Attenante au Pôle d’Échange Multimodal inauguré en 2020, l’ancienne gare en pierre de Lunel, avec son double escalier majestueux, a retrouvé une belle visibilité. « Fermé depuis 2014, le bâtiment était caché derrière un rideau d’arbres et avait été oublié dans la mémoire collective, raconte Mathilde Tournyol du Clos, architecte en charge de la permanence du lieu. Après avoir servi de logement de chef de gare, de centre de formation et d’appartements de cheminots, l’ancienne gare a ré-émergé dans le conscient des habitant(e)s et connaît aujourd’hui une quatrième vie ! »

La Preuve par 7
Ouvrage d’art et de soutènement aux voies de chemin de fer encore en activité, l’ancienne gare, datant du XIXe siècle, ne peut être ni vendue ni cédée. À l’instar de 6 000 bâtiments désaffectés en France, elle est la propriété de SNCF Voyageurs (le groupe détenant cinq SA).

### Données fournies

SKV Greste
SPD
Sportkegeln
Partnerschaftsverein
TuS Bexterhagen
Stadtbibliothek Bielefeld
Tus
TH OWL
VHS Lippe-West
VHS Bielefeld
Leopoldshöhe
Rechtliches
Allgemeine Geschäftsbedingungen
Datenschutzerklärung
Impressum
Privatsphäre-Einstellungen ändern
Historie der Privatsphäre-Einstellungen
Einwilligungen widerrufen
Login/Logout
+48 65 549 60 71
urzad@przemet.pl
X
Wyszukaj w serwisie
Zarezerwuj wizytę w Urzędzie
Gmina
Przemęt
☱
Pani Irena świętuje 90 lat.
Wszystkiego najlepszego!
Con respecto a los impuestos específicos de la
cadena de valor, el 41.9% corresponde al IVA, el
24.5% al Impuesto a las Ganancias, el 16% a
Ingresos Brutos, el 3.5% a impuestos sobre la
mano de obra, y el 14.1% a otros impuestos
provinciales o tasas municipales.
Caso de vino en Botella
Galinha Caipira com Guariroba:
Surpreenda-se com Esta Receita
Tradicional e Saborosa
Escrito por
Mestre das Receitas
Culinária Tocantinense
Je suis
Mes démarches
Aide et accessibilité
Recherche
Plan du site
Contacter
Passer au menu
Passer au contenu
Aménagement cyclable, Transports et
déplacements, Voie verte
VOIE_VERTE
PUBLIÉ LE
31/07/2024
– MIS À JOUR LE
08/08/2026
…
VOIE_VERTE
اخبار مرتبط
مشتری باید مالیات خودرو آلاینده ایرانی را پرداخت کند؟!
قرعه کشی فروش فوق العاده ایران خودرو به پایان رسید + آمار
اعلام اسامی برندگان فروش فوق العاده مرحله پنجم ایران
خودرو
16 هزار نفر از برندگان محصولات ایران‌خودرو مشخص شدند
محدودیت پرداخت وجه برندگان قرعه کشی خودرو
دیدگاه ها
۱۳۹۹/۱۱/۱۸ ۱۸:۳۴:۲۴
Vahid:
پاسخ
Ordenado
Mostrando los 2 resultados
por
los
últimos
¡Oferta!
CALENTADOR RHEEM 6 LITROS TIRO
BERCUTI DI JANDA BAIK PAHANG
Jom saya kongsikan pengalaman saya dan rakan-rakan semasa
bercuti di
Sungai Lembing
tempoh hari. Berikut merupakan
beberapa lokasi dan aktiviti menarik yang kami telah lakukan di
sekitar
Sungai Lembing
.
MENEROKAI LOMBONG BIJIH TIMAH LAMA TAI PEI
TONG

### Questions de lecture
A. Reproduisez fidèlement le texte sur l’ancienne gare de Lunel, tout ce qui va de "Attenante au Pôle" jusqu’à "détenant cinq SA).".
B. Transcrivez à l’identique les lignes des données fournies, tout ce qui va de la première ligne jusqu’à celle qui contient "Einwilligungen widerrufen", cette dernière comprise.

### Exercices corrigés
A.
Attenante au Pôle d’Échange Multimodal inauguré en 2020, l’ancienne gare en pierre de Lunel, avec son double escalier majestueux, a retrouvé une belle visibilité. « Fermé depuis 2014, le bâtiment était caché derrière un rideau d’arbres et avait été oublié dans la mémoire collective, raconte Mathilde Tournyol du Clos, architecte en charge de la permanence du lieu. Après avoir servi de logement de chef de gare, de centre de formation et d’appartements de cheminots, l’ancienne gare a ré-émergé dans le conscient des habitant(e)s et connaît aujourd’hui une quatrième vie ! »

La Preuve par 7
Ouvrage d’art et de soutènement aux voies de chemin de fer encore en activité, l’ancienne gare, datant du XIXe siècle, ne peut être ni vendue ni cédée. À l’instar de 6 000 bâtiments désaffectés en France, elle est la propriété de SNCF Voyageurs (le groupe détenant cinq SA).

B.
SKV Greste
SPD
Sportkegeln
Partnerschaftsverein
TuS Bexterhagen
Stadtbibliothek Bielefeld
Tus
TH OWL
VHS Lippe-West
VHS Bielefeld
Leopoldshöhe
Rechtliches
Allgemeine Geschäftsbedingungen
Datenschutzerklärung
Impressum
Privatsphäre-Einstellungen ändern
Historie der Privatsphäre-Einstellungen
Einwilligungen widerrufen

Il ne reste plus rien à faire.